No One Has A Greater Claim to Israel Than Jews

A kindergarden at Rishon-Le’zion during Ottoman Palestine, circa 1898. Photo: public domain

by Farley Weiss, Chairman

11/1/2023, 9:24:47 PM

The massive rise of antisemitism in the United States is expressed by the outrageous demonstrators calling for Israel’s destruction with their chant “from the river to the sea Palestine will be free.” The antisemites demonstrating base their view on the false allegation that the Jews are colonialists who have taken the land from the Palestinian Arabs due to world sympathy because of the Holocaust. Unfortunately, too few Jews know that in reality there is no people or country with a greater claim to their land than the Jews have to Israel.  

The Jewish people’s claim to Israel is based upon the fact that G-d gave it to us, as the Torah makes clear when G-d spoke to Abraham and again to Moses and the Jewish people after leaving Egyptian slavery. The Maharsha, a famous biblical commentator, wrote 500 years ago that Noach owned the world at the end of the flood and gave Israel to his son Shem who then gave it to his descendant, the forefather of the Jewish people, Abraham. He further said that the seven nations in the land when the Jews left Egypt were all invaders of the land and had no right to the land. The Bible even includes purchases of the Temple Mount in Jerusalem by King David, The Cave of Machpela in Hebron by Abraham and Joseph’s Tomb by Jacob in Shechem (Nablus).   
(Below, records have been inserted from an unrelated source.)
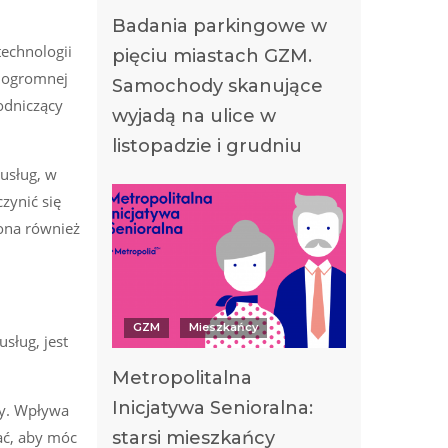
Badania parkingowe w
technologii
pięciu miastach GZM.
a ogromnej
Samochody skanujące
odniczący
wyjadą na ulice w
listopadzie i grudniu
 usług, w
zynić się
ona również
GZM
Mieszkańcy
sług, jest
Metropolitalna
Inicjatywa Senioralna:
wy. Wpływa
starsi mieszkańcy
ać, aby móc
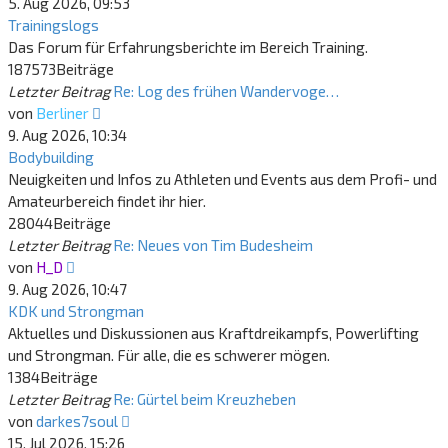
Beitrag
5. Aug 2026, 09:53
Trainingslogs
Das Forum für Erfahrungsberichte im Bereich Training.
187573
Beiträge
Letzter Beitrag
Re: Log des frühen Wandervoge…
Neuester
von
Berliner
Beitrag
9. Aug 2026, 10:34
Bodybuilding
Neuigkeiten und Infos zu Athleten und Events aus dem Profi- und
Amateurbereich findet ihr hier.
28044
Beiträge
Letzter Beitrag
Re: Neues von Tim Budesheim
Neuester
von
H_D
Beitrag
9. Aug 2026, 10:47
KDK und Strongman
Aktuelles und Diskussionen aus Kraftdreikampfs, Powerlifting
und Strongman. Für alle, die es schwerer mögen.
1384
Beiträge
Letzter Beitrag
Re: Gürtel beim Kreuzheben
Neuester
von
darkes7soul
Beitrag
15. Jul 2026, 15:26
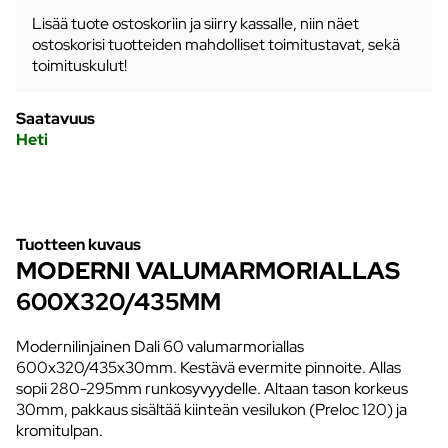
Lisää tuote ostoskoriin ja siirry kassalle, niin näet
ostoskorisi tuotteiden mahdolliset toimitustavat, sekä
toimituskulut!
Saatavuus
Heti
Tuotteen kuvaus
MODERNI VALUMARMORIALLAS
600X320/435MM
Modernilinjainen Dali 60 valumarmoriallas
600x320/435x30mm. Kestävä evermite pinnoite. Allas
sopii 280-295mm runkosyvyydelle. Altaan tason korkeus
30mm, pakkaus sisältää kiinteän vesilukon (Preloc 120) ja
kromitulpan.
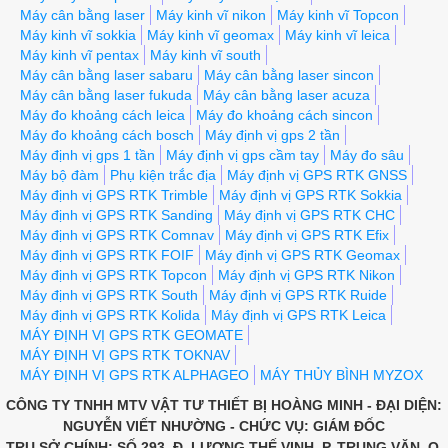
Máy cân bằng laser
Máy kinh vĩ nikon
Máy kinh vĩ Topcon
Máy kinh vĩ sokkia
Máy kinh vĩ geomax
Máy kinh vĩ leica
Máy kinh vĩ pentax
Máy kinh vĩ south
Máy cân bằng laser sabaru
Máy cân bằng laser sincon
Máy cân bằng laser fukuda
Máy cân bằng laser acuza
Máy đo khoảng cách leica
Máy đo khoảng cách sincon
Máy đo khoảng cách bosch
Máy định vị gps 2 tần
Máy định vị gps 1 tần
Máy định vị gps cầm tay
Máy đo sâu
Máy bộ đàm
Phụ kiện trắc địa
Máy định vị GPS RTK GNSS
Máy định vị GPS RTK Trimble
Máy định vị GPS RTK Sokkia
Máy định vị GPS RTK Sanding
Máy định vị GPS RTK CHC
Máy định vị GPS RTK Comnav
Máy định vị GPS RTK Efix
Máy định vị GPS RTK FOIF
Máy định vị GPS RTK Geomax
Máy định vị GPS RTK Topcon
Máy định vị GPS RTK Nikon
Máy định vị GPS RTK South
Máy định vị GPS RTK Ruide
Máy định vị GPS RTK Kolida
Máy định vị GPS RTK Leica
MÁY ĐỊNH VỊ GPS RTK GEOMATE
MÁY ĐỊNH VỊ GPS RTK TOKNAV
MÁY ĐỊNH VỊ GPS RTK ALPHAGEO
MÁY THỦY BÌNH MYZOX
CÔNG TY TNHH MTV VẬT TƯ THIẾT BỊ HOÀNG MINH - ĐẠI DIỆN:
NGUYỄN VIẾT NHƯỜNG - CHỨC VỤ: GIÁM ĐỐC
TRỤ SỞ CHÍNH: SỐ 293, Đ. LƯƠNG THẾ VINH, P. TRUNG VĂN, Q.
The International Holocaust Remembrance Alliance (IHRA) definition of antisemitism makes it clear those who oppose the existence of Israel are antisemitic. Israel is the only Jewish state and the Jews are the indigenous population to the land. King David made Jerusalem the capital of Israel over 3,000 years ago and the two Jewish Temples were located on the Temple Mount with the last one being destroyed by the Romans 2,000 years ago. Jews were not a significant presence in the land over the past 2,000 years because invaders like the Romans forced the Jews out.

But the Jews never gave up their rights to Israel. Even under Ottoman Turkish rule with limited ability for the Jews to return, the Baedecker’s travel guide in 1906 listed the population of Jerusalem as consisting of 40,000 Jews, 13,000 Christians, and 7,000 Muslims. The international community agreed to the Jewish right to the Land of Israel and a right of return for Jews to Israel at San Remo in 1920, in a unanimous League of Nations Resolution in 1922, and in the Anglo-American Treaty that was ratified by the US Senate and signed by President Coolidge in 1925.
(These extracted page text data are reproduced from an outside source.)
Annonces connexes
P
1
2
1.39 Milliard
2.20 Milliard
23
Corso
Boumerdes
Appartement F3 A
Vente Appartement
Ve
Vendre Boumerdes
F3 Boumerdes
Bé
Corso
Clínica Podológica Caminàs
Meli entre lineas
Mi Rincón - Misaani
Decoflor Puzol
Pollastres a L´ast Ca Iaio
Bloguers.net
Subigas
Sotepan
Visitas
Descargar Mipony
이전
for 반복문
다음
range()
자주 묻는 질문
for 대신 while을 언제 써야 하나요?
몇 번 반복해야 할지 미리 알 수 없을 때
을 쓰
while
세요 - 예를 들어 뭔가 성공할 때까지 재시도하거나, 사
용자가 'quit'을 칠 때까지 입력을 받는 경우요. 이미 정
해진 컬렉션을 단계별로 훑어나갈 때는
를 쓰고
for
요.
The UN reiterated their support for a Jewish state in UN Resolution 181 in November 1947 and the Arab world rejected a two-state solution of an Arab state with a Jewish state. Israel only came into existence in a fight for its survival without a single ally, as President Truman would not provide arms to Israel.  
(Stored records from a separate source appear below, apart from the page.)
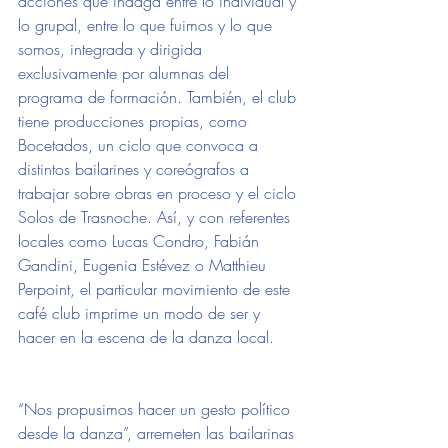
acciones que indaga entre lo individual y 
lo grupal, entre lo que fuimos y lo que 
somos, integrada y dirigida 
exclusivamente por alumnas del 
programa de formación. También, el club 
tiene producciones propias, como 
Bocetados, un ciclo que convoca a 
distintos bailarines y coreógrafos a 
trabajar sobre obras en proceso y el ciclo 
Solos de Trasnoche. Así, y con referentes 
locales como Lucas Condro, Fabián 
Gandini, Eugenia Estévez o Matthieu 
Perpoint, el particular movimiento de este 
café club imprime un modo de ser y 
hacer en la escena de la danza local.
“Nos propusimos hacer un gesto político 
desde la danza”, arremeten las bailarinas 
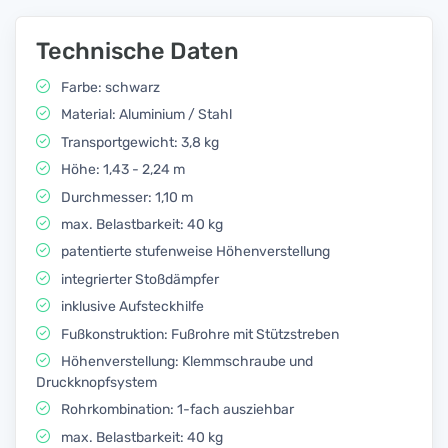
Technische Daten
Farbe: schwarz
Material: Aluminium / Stahl
Transportgewicht: 3,8 kg
Höhe: 1,43 - 2,24 m
Durchmesser: 1,10 m
max. Belastbarkeit: 40 kg
patentierte stufenweise Höhenverstellung
integrierter Stoßdämpfer
inklusive Aufsteckhilfe
Fußkonstruktion: Fußrohre mit Stützstreben
Höhenverstellung: Klemmschraube und
Druckknopfsystem
Rohrkombination: 1-fach ausziehbar
max. Belastbarkeit: 40 kg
After Palestinian Arab rioting in Hebron in 1929 massacred 67 Jews — in similar fashion to the October 7 massacre — led to the British policy of allowing Arab immigration while restricting Jewish immigration, a bipartisan majority of 15 members of the US House Foreign Affairs Committee declared in a public letter that the British White Paper violated the Anglo American Treaty. In the end, the Palestinian Arab rioting led to the British White Paper which gave Jews no place to go to escape Hitler. The result was six million Jewish deaths.

The Holocaust had nothing to do with the establishment of the State of Israel and if anything there was greater world support for Israel before the Holocaust, when US Presidents Wilson, Teddy Roosevelt, Harding, Coolidge and Hoover were all counted among supporters of the establishment of a Jewish state. President Truman recognized Israel, but refused to give Israel arms in 1948 in its War of Independence after being attacked by many Arab countries. President Johnson refused to assist Israel in the Six Day War in 1967 as well.   

In our new book “Because It’s Just and Right – The Untold Back Story of the US Recognition of Jerusalem as the Capital of Israel and Moving the US Embassy to Jerusalem” with a foreword from Senator Jon Kyl and blurbs from Senator Joe Lieberman, Alan Dershowitz, Ambassador David Friedman, Governor Mike Huckabee and others, my co-author Len Grunstein and I present the overwhelming case for the Jewish right to Israel and Jerusalem.  The book is on Amazon and the website is jerusalemrecognition.com.

American support for Israel has never been greater, with 74% of Americans supporting Israel in its fight against Hamas. However, the street is being taken over by the minority of haters of Jews and Israel. We need to know the justice of our claims to win this fight not just for Israel but against the rise of antisemitism as well, which is rooted in opposition to Israel.